## WHAT IS EXPECTED
Answer with a number only, stating how many lines of the records hold the word "coordinate".

## DATA FOR THE TASK
+--

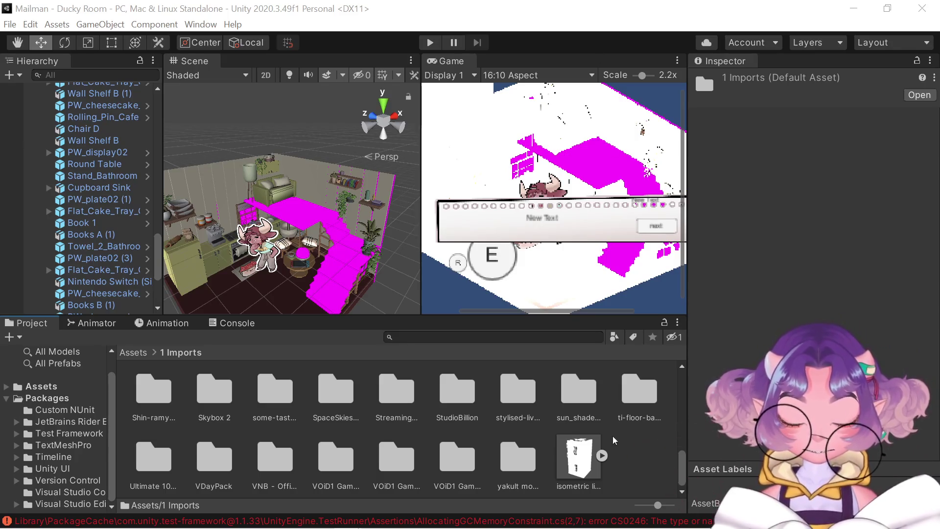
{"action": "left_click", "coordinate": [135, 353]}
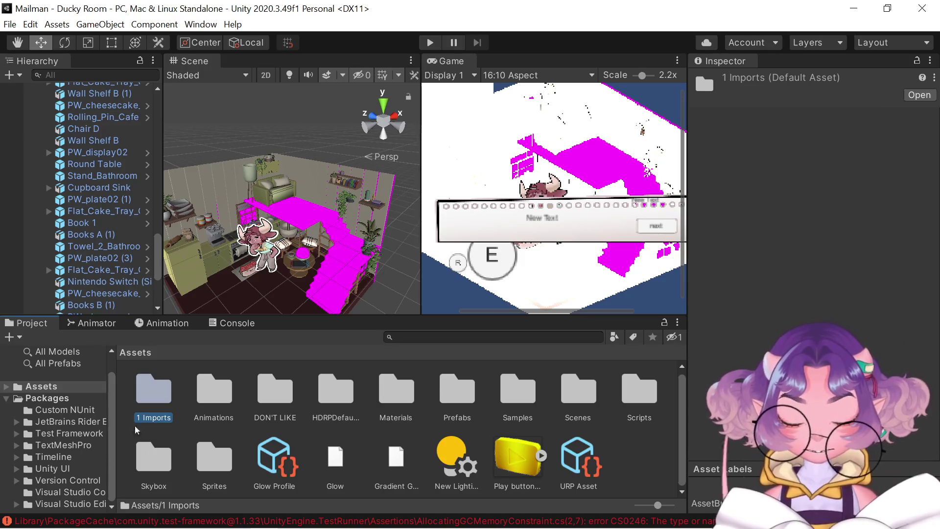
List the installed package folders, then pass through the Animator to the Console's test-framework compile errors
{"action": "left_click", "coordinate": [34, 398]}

+--

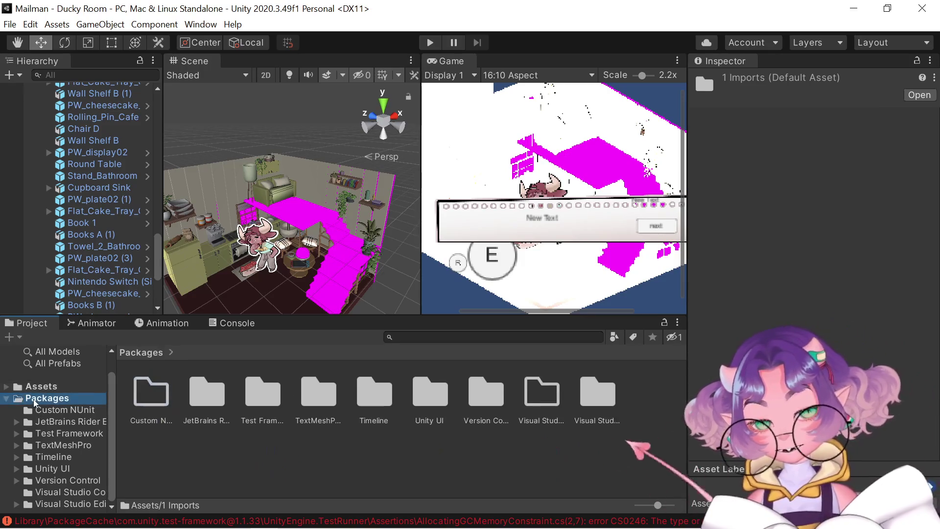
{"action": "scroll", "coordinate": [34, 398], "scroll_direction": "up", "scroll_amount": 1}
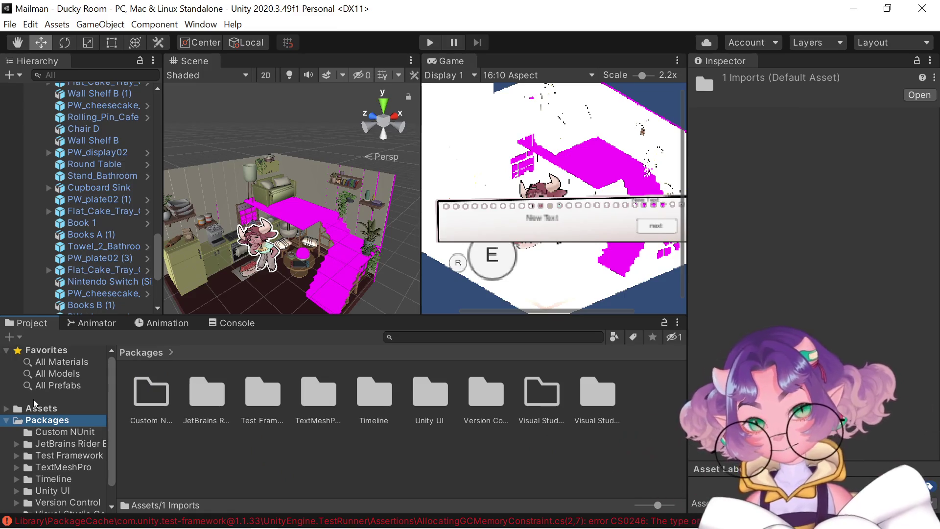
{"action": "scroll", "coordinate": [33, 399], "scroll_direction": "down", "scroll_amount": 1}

+--

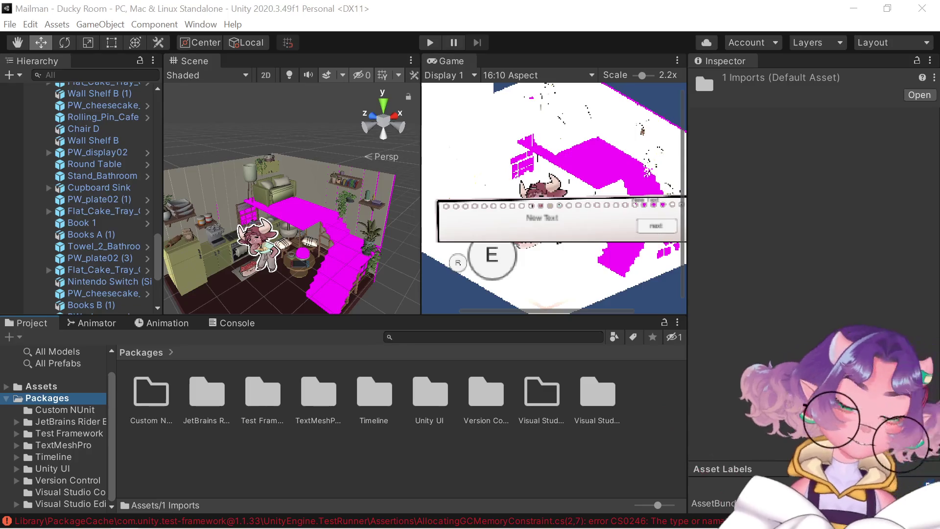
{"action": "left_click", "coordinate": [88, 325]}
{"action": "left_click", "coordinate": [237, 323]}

+--

## SOLUTION FOR THIS PROBLEM
6